[O título desta postagem se refere apenas aos portugueses, mas se aplica inteiramente e sem tirar nem por aos gregos e espanhóis, entre outros mais atingidos pela crise do euro. Aliás, também sem grande esforço isso se aplica perfeitamente ao Brasil no caso da saúde pública, com ou sem crise. O artigo que traduzo a seguir foi publicado ontem no jornal francês Le Monde.]
Por muito tempo eles foram os discípulos modelos da zona do euro. Aqueles que aceitavam, quase sem reclamar, as receitas dos financiadores do país: o Banco Central Europeu (BCE), a Comissão Europeia e o Fundo Monetário Internacional (FMI). Enquanto os gregos iam às ruas e os espanhóis se indignavam, eles, os portugueses, se resignavam ante uma austeridade que objetiva reduzir o deficit público de 9,8% do PIB em 2010 a 4,7% em 2012.
Esse tempo se acabou? Ontem, 11 de julho, os médicos portugueses iniciaram uma greve de dois dias, prometendo a maior mobilização dos últimos vinte anos. Os médicos não se conformam, e contam com o apoio de pacientes exasperados com a visível degradação do sistema de saúde. As listas de espera se alongam com a falta de pessoal, e a parcela de responsabilidade dos segurados no seguro-saúde está se encarecendo para os usuários de serviços públicos. Quanto aos médicos, não se conformam em ver seus salários reduzidos com a supressão de seu 14° salário.
Aos médicos somam-se os enfermeiros, que exigem o cancelamento de uma decisão do governo de fazer terceirização com empresas privadas, pagando menos de 4 euros a hora, diz a agência AFP.
Hospitais superendividados
O objetivo é fazer economia nos hospitais superendividados, e há urgência nisto. No dia 9 de julho, o laboratório alemão Merkel KGaA, cansado de ver suas faturas não serem pagas, ameaçou desistir de seus projetos de pesquisa médica em Portugal. "Uma confiança recíproca é um aspecto importante, mas a falta de disposição do Estado português de pagar o que deve diminui essa confiança", explicou Fritz Sacher, representante da Merck em Portugal, ao jornal Financial Times Deutschland [a reportagem em alemão tem o título "Merck perde a paciência com Portugal"].
Mas, desta vez os portugueses não parecem dispostos a deixar as coisas passarem em branco.

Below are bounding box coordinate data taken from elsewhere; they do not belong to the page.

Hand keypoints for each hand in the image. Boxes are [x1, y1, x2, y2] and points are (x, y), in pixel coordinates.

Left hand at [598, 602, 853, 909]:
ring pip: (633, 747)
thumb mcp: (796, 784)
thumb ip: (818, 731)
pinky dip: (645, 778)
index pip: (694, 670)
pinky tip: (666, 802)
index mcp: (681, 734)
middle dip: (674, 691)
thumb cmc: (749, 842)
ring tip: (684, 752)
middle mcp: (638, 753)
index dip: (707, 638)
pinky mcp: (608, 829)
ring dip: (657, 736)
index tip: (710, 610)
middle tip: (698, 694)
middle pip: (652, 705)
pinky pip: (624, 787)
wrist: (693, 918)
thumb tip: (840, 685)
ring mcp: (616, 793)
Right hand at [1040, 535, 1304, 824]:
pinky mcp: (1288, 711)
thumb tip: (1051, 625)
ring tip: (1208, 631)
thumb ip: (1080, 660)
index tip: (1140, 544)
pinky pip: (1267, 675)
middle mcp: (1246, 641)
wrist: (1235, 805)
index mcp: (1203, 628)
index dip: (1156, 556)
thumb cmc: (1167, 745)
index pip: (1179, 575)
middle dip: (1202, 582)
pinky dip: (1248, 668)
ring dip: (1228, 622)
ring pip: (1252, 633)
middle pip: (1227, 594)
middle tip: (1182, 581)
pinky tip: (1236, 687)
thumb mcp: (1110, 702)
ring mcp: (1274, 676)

A indignação cresce e se reflete no índice de popularidade do governo, em baixa nos últimos meses. É que, desde o início do ano, "as pessoas começam realmente a perceber e sentir a austeridade, que até agora permanecia muito teórica", diz Diogo Teixeira, do fundo de investimentos Optimize.
Os funcionários e os aposentados tiveram que renunciar a seus 13° e 14° salários, que serviam normalmente para pagar as férias e os impostos. Esse dispositivo poderá, no entanto, voltar à baila em 2013 porque a Corte suprema portuguesa julgou inconstitucional essa medida de austeridade por não ser isonômica, não atingindo senão uma parte da população, e por ser imposta sem limitação de tempo [belo imbróglio futuro ...].
Zelo do governo
Por bravata ou em benefício da ortodoxia orçamentária, o governo de Pedro Passos Coelho (PSD, centro-esquerda) respondeu à Corte que tornará a medida constitucional ..., exigindo sacrifícios equivalentes aos portugueses do setor privado. O Estado não quer se privar dos cerca de 2 bilhões de euros gerados por esse dispositivo.
Com uma recessão estimada em 3% este ano, "já é difícil cumprir com as metas do deficit", constata Gilles Möec, do Deutsche Bank. Em 2011, continua ele, a transferência ao Estado dos fundos de reserva de aposentadoria dos bancos [ao que me parece, algo remotamente parecido ao nosso FGTS] havia reduzido artificialmente o deficit para cerca de 3% do PIB -- essa benesse não se repetirá mais. Mas, espera ele, pode ser que o governo ao se mostrar zeloso tenha direito, como o da Espanha, a uma dilatação de prazo para sanear suas finanças.